A partir de hoje, as empresas nacionais podem deixar de  pagar “à cabeça” o IVA relativo aos produtos importados de países terceiros. Mas têm de pedir a adesão a esse regime e cumprir as condições previstas na legislação.

O fim do pagamento do IVA alfandegário era há muito reclamado, uma vez que colocava os operadores económicos nacionais em desvantagem face aos concorrentes de outros países, ou motivava o desvio das importações dos portos nacionais para outros com uma fiscalidade mais amiga, nomeadamente Roterdão.

Até aqui, as empresas que importavam um bem de fora da UE tinham de pagar o IVA sobre o valor desse bem
na alfândega e só quando o produto importado fosse vendido havia lugar a nova liquidação do imposto e, portanto, só então a empresa recuperava o valor pago.

O Orçamento do Estado de 2017 (OE2017) alterou a regras e definiu que, a partir de 1 de Setembro do ano passado para alguns produtos (bens constantes do anexo C do código do IVA, que inclui alguns metais, como o zinco, cereais,
sementes e lã, entre outros, “com excepção dos óleos minerais”) e a partir de 1 de Março de 2018 para a generalidade dos bens, as empresas possam optar por pagar o IVA das importações de fora da União Europeia por auto-liquidação, em vez de “à cabeça”.

Condições a cumprir

Ora, para deixarem de pagar o IVA nas alfândegas, as empresas têm de reunir as seguintes condições: estar abrangidas pelo regime de periodicidade mensal, não ter restrições no direito à dedução, terem a situação fiscal regularizada e não beneficiar, à data em que a opção produza efeitos, de diferimento do pagamento do IVA relativo a anteriores importações.

Caso cumpram estas condições, os sujeitos passivos devem incluir o respectivo montante na declaração periódica mensal e fazer o pedido da auto-liquidação à Autoridade Tributária e Aduaneira (AT), por via electrónica, no Portal das Finanças, até ao 15.º dia do mês anterior àquele em que pretendem que ocorra o início da aplicação dessa modalidade de pagamento.

De acordo com a portaria que regulou o novo regime, o pagamento por auto-liquidação “mantém-se obrigatoriamente por um período mínimo de seis meses”.

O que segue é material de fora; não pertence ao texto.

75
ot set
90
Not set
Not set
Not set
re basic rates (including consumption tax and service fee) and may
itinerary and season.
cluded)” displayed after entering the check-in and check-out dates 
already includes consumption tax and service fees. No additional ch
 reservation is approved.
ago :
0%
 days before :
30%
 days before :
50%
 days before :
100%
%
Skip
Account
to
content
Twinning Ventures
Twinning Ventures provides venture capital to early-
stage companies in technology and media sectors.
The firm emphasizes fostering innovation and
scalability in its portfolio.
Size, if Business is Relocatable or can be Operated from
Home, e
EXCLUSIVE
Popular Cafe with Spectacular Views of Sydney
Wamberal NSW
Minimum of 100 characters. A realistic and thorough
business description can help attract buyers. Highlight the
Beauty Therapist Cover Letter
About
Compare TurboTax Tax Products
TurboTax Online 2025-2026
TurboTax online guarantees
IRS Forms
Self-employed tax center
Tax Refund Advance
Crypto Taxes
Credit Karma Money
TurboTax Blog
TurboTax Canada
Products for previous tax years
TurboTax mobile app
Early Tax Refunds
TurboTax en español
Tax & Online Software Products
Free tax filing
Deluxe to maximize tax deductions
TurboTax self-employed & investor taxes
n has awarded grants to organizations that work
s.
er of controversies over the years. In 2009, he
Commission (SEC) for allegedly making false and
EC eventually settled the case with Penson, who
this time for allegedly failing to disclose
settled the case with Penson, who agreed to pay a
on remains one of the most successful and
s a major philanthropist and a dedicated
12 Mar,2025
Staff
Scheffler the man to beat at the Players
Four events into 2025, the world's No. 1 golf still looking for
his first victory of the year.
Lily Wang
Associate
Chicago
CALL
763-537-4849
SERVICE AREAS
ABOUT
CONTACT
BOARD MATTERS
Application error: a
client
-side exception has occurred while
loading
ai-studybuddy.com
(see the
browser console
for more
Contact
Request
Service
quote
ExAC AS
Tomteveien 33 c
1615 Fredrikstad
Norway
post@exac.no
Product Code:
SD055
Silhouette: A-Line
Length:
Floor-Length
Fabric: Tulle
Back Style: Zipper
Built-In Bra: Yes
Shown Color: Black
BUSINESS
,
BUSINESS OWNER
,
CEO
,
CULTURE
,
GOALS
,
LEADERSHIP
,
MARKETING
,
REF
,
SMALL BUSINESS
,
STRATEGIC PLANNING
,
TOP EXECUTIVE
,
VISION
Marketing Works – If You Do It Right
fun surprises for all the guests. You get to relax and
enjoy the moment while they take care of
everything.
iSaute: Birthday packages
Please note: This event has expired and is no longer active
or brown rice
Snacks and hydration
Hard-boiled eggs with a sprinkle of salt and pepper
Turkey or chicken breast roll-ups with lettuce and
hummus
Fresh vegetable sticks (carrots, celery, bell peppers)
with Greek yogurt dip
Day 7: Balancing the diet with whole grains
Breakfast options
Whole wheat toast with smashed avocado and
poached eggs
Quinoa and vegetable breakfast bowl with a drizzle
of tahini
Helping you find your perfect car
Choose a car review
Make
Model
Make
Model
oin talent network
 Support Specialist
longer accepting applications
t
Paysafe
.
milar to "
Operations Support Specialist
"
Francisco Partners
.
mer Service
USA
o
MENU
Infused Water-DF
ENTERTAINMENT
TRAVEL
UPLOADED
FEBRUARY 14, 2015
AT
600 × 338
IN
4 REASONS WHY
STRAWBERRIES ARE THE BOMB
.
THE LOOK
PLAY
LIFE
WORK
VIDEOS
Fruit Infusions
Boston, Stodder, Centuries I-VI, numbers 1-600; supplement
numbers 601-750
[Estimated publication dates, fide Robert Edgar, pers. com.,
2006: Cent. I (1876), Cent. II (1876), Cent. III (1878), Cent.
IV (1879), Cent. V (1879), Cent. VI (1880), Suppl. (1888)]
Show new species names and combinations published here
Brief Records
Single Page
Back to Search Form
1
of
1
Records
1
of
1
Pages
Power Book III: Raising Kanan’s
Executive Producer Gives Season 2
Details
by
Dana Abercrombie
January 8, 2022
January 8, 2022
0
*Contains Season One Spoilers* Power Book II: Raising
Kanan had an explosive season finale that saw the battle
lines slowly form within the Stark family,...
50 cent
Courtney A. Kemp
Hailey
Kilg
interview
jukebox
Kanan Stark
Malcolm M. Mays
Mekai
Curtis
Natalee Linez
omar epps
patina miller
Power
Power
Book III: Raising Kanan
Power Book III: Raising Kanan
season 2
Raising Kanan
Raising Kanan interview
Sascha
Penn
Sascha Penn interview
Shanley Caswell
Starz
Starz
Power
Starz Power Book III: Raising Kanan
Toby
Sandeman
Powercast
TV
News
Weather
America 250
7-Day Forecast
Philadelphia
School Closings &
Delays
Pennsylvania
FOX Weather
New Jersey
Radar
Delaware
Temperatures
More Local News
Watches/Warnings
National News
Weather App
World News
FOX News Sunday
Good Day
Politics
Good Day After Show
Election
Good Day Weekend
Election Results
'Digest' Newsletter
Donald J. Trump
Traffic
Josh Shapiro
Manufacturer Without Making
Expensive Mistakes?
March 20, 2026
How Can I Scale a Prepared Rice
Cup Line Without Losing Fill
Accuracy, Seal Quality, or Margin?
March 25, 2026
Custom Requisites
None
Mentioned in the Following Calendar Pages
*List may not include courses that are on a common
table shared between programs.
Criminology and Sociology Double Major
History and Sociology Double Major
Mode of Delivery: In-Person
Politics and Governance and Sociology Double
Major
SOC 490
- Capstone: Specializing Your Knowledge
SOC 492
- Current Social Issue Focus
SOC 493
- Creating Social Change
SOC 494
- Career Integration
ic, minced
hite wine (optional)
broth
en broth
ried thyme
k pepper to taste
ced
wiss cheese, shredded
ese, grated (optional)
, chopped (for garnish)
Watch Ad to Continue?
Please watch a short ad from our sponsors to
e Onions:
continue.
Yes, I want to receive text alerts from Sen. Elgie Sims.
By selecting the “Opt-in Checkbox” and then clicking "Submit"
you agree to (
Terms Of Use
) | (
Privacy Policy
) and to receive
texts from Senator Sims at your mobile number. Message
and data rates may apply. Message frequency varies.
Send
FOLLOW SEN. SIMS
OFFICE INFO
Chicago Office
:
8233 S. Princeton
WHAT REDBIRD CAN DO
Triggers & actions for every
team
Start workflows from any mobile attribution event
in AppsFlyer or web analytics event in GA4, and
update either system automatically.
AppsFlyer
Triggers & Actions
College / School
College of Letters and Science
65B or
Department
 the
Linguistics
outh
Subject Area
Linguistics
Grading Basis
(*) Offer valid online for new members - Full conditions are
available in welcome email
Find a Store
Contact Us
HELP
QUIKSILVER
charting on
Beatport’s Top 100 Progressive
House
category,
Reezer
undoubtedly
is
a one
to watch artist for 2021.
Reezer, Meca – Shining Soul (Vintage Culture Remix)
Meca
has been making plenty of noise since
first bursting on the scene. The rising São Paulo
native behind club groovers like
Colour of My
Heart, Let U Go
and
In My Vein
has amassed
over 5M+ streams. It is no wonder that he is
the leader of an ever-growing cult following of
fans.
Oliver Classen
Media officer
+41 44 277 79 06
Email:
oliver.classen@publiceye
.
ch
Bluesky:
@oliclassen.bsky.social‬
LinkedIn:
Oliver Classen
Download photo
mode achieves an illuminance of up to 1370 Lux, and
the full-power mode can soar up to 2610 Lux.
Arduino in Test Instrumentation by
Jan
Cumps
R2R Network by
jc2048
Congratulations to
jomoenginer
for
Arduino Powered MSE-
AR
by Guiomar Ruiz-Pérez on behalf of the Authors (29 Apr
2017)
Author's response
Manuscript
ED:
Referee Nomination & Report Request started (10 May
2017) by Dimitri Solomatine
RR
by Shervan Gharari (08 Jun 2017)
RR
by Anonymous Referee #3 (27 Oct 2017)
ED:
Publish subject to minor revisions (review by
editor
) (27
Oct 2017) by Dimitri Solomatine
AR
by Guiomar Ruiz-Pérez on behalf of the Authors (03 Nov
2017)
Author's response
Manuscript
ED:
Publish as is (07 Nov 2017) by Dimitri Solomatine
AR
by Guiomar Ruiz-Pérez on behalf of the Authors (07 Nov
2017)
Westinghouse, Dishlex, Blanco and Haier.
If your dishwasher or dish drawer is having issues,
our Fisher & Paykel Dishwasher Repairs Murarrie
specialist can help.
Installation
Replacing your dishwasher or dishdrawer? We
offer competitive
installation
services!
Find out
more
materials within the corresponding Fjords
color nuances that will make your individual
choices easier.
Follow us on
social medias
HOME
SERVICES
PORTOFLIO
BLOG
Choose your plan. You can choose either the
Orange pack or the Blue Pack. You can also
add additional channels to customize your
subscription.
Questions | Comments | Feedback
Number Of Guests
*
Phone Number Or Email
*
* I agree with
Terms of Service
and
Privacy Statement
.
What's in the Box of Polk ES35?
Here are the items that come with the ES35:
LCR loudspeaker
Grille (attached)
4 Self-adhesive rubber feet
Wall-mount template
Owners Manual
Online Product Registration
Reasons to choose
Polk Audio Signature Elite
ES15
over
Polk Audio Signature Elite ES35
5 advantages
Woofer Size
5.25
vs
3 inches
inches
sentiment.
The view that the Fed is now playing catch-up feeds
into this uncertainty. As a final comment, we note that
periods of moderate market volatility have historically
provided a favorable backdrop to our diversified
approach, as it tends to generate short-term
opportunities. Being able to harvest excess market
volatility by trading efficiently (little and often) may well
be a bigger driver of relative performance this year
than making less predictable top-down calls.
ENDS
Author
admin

Se os contribuintes desejarem voltar ao pagamento do IVA nas alfândegas, devem também comunicar ao fisco, através do Portal das Finanças, até ao 15.º dia do mês anterior àquele em que pretende voltar ao regime geral de pagamento do IVA na importação.

A cessação do regime da auto-liquidação ocorre também quando se deixarem de verificar as condições exigidas – quer sejam comunicadas pela empresa ou caso o fisco tenha conhecimento disso.